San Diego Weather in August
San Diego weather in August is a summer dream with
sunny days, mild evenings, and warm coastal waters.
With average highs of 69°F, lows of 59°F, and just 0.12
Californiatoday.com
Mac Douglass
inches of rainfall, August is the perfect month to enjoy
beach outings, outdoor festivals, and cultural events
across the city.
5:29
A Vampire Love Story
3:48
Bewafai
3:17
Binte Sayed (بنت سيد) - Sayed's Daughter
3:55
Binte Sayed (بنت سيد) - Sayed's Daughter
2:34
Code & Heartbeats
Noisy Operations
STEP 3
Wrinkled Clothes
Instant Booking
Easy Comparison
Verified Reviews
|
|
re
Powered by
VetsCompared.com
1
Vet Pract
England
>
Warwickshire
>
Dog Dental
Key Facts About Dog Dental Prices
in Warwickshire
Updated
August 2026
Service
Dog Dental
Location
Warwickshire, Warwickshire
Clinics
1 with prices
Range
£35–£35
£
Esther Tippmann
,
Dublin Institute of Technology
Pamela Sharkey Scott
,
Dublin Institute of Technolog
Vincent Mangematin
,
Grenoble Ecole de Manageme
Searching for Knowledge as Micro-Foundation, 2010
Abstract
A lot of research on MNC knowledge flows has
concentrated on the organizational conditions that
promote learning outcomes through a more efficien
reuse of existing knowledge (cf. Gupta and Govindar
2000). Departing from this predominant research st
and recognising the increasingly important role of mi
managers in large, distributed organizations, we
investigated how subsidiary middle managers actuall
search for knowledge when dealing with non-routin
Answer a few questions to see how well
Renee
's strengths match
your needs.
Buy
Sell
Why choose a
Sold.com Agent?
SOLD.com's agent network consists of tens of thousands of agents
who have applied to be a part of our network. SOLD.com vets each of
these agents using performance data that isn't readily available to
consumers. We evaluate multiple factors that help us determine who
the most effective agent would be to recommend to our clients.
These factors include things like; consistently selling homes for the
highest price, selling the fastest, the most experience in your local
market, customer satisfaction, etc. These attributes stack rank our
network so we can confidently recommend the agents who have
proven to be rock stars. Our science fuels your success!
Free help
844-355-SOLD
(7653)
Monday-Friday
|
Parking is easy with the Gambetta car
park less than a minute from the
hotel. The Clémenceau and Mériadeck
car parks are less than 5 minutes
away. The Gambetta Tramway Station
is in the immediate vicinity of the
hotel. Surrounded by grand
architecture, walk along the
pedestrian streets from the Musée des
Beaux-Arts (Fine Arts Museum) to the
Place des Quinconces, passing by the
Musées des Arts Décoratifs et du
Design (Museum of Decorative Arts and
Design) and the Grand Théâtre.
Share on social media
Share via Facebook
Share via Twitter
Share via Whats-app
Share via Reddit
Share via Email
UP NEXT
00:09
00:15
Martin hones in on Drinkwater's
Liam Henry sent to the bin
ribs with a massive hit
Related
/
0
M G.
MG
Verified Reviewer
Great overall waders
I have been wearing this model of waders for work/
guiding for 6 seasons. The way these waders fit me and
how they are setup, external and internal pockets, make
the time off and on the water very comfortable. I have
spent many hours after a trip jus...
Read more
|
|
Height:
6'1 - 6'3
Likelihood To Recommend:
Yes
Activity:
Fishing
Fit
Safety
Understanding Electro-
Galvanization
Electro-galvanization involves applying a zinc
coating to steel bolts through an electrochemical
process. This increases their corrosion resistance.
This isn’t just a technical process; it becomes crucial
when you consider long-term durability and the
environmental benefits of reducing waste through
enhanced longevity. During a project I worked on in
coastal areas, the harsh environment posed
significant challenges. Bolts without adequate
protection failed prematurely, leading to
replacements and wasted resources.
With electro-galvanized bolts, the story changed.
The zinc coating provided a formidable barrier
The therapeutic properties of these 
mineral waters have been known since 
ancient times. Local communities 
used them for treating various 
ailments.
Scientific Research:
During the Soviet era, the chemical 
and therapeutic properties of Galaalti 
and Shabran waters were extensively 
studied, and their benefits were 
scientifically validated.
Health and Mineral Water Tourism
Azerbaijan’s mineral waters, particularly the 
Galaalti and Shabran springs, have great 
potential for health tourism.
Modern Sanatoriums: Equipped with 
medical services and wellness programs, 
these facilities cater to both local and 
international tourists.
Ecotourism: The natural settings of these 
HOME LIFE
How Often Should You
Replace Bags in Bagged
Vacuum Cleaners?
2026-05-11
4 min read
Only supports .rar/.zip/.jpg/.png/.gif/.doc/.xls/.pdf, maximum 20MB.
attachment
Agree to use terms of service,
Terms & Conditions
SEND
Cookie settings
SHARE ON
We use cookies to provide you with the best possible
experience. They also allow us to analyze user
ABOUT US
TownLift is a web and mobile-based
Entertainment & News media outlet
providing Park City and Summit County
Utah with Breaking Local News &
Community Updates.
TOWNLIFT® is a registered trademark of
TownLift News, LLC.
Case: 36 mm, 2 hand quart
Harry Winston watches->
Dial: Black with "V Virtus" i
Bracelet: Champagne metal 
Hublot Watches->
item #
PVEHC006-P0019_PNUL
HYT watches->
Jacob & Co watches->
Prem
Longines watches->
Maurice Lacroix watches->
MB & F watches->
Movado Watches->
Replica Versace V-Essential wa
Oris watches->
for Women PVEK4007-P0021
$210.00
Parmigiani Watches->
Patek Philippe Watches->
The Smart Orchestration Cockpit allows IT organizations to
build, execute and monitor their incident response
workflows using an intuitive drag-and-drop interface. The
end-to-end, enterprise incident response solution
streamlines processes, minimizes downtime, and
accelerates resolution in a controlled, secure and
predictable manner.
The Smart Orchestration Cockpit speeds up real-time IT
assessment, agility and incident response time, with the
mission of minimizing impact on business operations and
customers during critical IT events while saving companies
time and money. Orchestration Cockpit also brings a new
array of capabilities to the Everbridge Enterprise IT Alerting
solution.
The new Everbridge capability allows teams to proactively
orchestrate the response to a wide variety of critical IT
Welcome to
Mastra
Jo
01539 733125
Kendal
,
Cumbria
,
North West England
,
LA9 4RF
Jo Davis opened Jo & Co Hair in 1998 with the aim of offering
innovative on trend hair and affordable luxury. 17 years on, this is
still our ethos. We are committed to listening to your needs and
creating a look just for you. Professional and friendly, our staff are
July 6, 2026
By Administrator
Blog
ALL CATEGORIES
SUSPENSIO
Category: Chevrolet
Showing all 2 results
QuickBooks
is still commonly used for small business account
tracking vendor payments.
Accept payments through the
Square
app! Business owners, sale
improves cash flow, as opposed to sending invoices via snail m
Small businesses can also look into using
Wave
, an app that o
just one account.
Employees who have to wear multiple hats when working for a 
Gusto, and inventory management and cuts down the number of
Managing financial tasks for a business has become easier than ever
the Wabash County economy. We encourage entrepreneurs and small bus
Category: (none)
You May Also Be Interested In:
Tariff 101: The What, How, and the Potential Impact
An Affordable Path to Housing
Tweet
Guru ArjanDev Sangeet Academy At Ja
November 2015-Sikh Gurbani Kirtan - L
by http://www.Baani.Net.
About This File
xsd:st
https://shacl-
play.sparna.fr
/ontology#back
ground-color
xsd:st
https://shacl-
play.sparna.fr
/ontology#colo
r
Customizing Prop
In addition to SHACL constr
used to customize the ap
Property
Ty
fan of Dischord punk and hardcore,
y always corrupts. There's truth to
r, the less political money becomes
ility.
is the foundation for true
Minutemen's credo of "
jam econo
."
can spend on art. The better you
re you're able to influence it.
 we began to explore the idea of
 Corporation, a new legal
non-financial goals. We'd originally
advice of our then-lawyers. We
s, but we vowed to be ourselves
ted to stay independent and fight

EXERCISE DIRECTIONS:
Copy out the text of every record above, line by line, with the same wording, spelling, and line breaks.

EXERCISE RESULT:
San Diego Weather in August
San Diego weather in August is a summer dream with
sunny days, mild evenings, and warm coastal waters.
With average highs of 69°F, lows of 59°F, and just 0.12
Californiatoday.com
Mac Douglass
inches of rainfall, August is the perfect month to enjoy
beach outings, outdoor festivals, and cultural events
across the city.
5:29
A Vampire Love Story
3:48
Bewafai
3:17
Binte Sayed (بنت سيد) - Sayed's Daughter
3:55
Binte Sayed (بنت سيد) - Sayed's Daughter
2:34
Code & Heartbeats
Noisy Operations
STEP 3
Wrinkled Clothes
Instant Booking
Easy Comparison
Verified Reviews
|
|
re
Powered by
VetsCompared.com
1
Vet Pract
England
>
Warwickshire
>
Dog Dental
Key Facts About Dog Dental Prices
in Warwickshire
Updated
August 2026
Service
Dog Dental
Location
Warwickshire, Warwickshire
Clinics
1 with prices
Range
£35–£35
£
Esther Tippmann
,
Dublin Institute of Technology
Pamela Sharkey Scott
,
Dublin Institute of Technolog
Vincent Mangematin
,
Grenoble Ecole de Manageme
Searching for Knowledge as Micro-Foundation, 2010
Abstract
A lot of research on MNC knowledge flows has
concentrated on the organizational conditions that
promote learning outcomes through a more efficien
reuse of existing knowledge (cf. Gupta and Govindar
2000). Departing from this predominant research st
and recognising the increasingly important role of mi
managers in large, distributed organizations, we
investigated how subsidiary middle managers actuall
search for knowledge when dealing with non-routin
Answer a few questions to see how well
Renee
's strengths match
your needs.
Buy
Sell
Why choose a
Sold.com Agent?
SOLD.com's agent network consists of tens of thousands of agents
who have applied to be a part of our network. SOLD.com vets each of
these agents using performance data that isn't readily available to
consumers. We evaluate multiple factors that help us determine who
the most effective agent would be to recommend to our clients.
These factors include things like; consistently selling homes for the
highest price, selling the fastest, the most experience in your local
market, customer satisfaction, etc. These attributes stack rank our
network so we can confidently recommend the agents who have
proven to be rock stars. Our science fuels your success!
Free help
844-355-SOLD
(7653)
Monday-Friday
|
Parking is easy with the Gambetta car
park less than a minute from the
hotel. The Clémenceau and Mériadeck
car parks are less than 5 minutes
away. The Gambetta Tramway Station
is in the immediate vicinity of the
hotel. Surrounded by grand
architecture, walk along the
pedestrian streets from the Musée des
Beaux-Arts (Fine Arts Museum) to the
Place des Quinconces, passing by the
Musées des Arts Décoratifs et du
Design (Museum of Decorative Arts and
Design) and the Grand Théâtre.
Share on social media
Share via Facebook
Share via Twitter
Share via Whats-app
Share via Reddit
Share via Email
UP NEXT
00:09
00:15
Martin hones in on Drinkwater's
Liam Henry sent to the bin
ribs with a massive hit
Related
/
0
M G.
MG
Verified Reviewer
Great overall waders
I have been wearing this model of waders for work/
guiding for 6 seasons. The way these waders fit me and
how they are setup, external and internal pockets, make
the time off and on the water very comfortable. I have
spent many hours after a trip jus...
Read more
|
|
Height:
6'1 - 6'3
Likelihood To Recommend:
Yes
Activity:
Fishing
Fit
Safety
Understanding Electro-
Galvanization
Electro-galvanization involves applying a zinc
coating to steel bolts through an electrochemical
process. This increases their corrosion resistance.
This isn’t just a technical process; it becomes crucial
when you consider long-term durability and the
environmental benefits of reducing waste through
enhanced longevity. During a project I worked on in
coastal areas, the harsh environment posed
significant challenges. Bolts without adequate
protection failed prematurely, leading to
replacements and wasted resources.
With electro-galvanized bolts, the story changed.
The zinc coating provided a formidable barrier
The therapeutic properties of these 
mineral waters have been known since 
ancient times. Local communities 
used them for treating various 
ailments.
Scientific Research:
During the Soviet era, the chemical 
and therapeutic properties of Galaalti 
and Shabran waters were extensively 
studied, and their benefits were 
scientifically validated.
Health and Mineral Water Tourism
Azerbaijan’s mineral waters, particularly the 
Galaalti and Shabran springs, have great 
potential for health tourism.
Modern Sanatoriums: Equipped with 
medical services and wellness programs, 
these facilities cater to both local and 
international tourists.
Ecotourism: The natural settings of these 
HOME LIFE
How Often Should You
Replace Bags in Bagged
Vacuum Cleaners?
2026-05-11
4 min read
Only supports .rar/.zip/.jpg/.png/.gif/.doc/.xls/.pdf, maximum 20MB.
attachment
Agree to use terms of service,
Terms & Conditions
SEND
Cookie settings
SHARE ON
We use cookies to provide you with the best possible
experience. They also allow us to analyze user
ABOUT US
TownLift is a web and mobile-based
Entertainment & News media outlet
providing Park City and Summit County
Utah with Breaking Local News &
Community Updates.
TOWNLIFT® is a registered trademark of
TownLift News, LLC.
Case: 36 mm, 2 hand quart
Harry Winston watches->
Dial: Black with "V Virtus" i
Bracelet: Champagne metal 
Hublot Watches->
item #
PVEHC006-P0019_PNUL
HYT watches->
Jacob & Co watches->
Prem
Longines watches->
Maurice Lacroix watches->
MB & F watches->
Movado Watches->
Replica Versace V-Essential wa
Oris watches->
for Women PVEK4007-P0021
$210.00
Parmigiani Watches->
Patek Philippe Watches->
The Smart Orchestration Cockpit allows IT organizations to
build, execute and monitor their incident response
workflows using an intuitive drag-and-drop interface. The
end-to-end, enterprise incident response solution
streamlines processes, minimizes downtime, and
accelerates resolution in a controlled, secure and
predictable manner.
The Smart Orchestration Cockpit speeds up real-time IT
assessment, agility and incident response time, with the
mission of minimizing impact on business operations and
customers during critical IT events while saving companies
time and money. Orchestration Cockpit also brings a new
array of capabilities to the Everbridge Enterprise IT Alerting
solution.
The new Everbridge capability allows teams to proactively
orchestrate the response to a wide variety of critical IT
Welcome to
Mastra
Jo
01539 733125
Kendal
,
Cumbria
,
North West England
,
LA9 4RF
Jo Davis opened Jo & Co Hair in 1998 with the aim of offering
innovative on trend hair and affordable luxury. 17 years on, this is
still our ethos. We are committed to listening to your needs and
creating a look just for you. Professional and friendly, our staff are
July 6, 2026
By Administrator
Blog
ALL CATEGORIES
SUSPENSIO
Category: Chevrolet
Showing all 2 results
QuickBooks
is still commonly used for small business account
tracking vendor payments.
Accept payments through the
Square
app! Business owners, sale
improves cash flow, as opposed to sending invoices via snail m
Small businesses can also look into using
Wave
, an app that o
just one account.
Employees who have to wear multiple hats when working for a 
Gusto, and inventory management and cuts down the number of
Managing financial tasks for a business has become easier than ever
the Wabash County economy. We encourage entrepreneurs and small bus
Category: (none)
You May Also Be Interested In:
Tariff 101: The What, How, and the Potential Impact
An Affordable Path to Housing
Tweet
Guru ArjanDev Sangeet Academy At Ja
November 2015-Sikh Gurbani Kirtan - L
by http://www.Baani.Net.
About This File
xsd:st
https://shacl-
play.sparna.fr
/ontology#back
ground-color
xsd:st
https://shacl-
play.sparna.fr
/ontology#colo
r
Customizing Prop
In addition to SHACL constr
used to customize the ap
Property
Ty
fan of Dischord punk and hardcore,
y always corrupts. There's truth to
r, the less political money becomes
ility.
is the foundation for true
Minutemen's credo of "
jam econo
."
can spend on art. The better you
re you're able to influence it.
 we began to explore the idea of
 Corporation, a new legal
non-financial goals. We'd originally
advice of our then-lawyers. We
s, but we vowed to be ourselves
ted to stay independent and fight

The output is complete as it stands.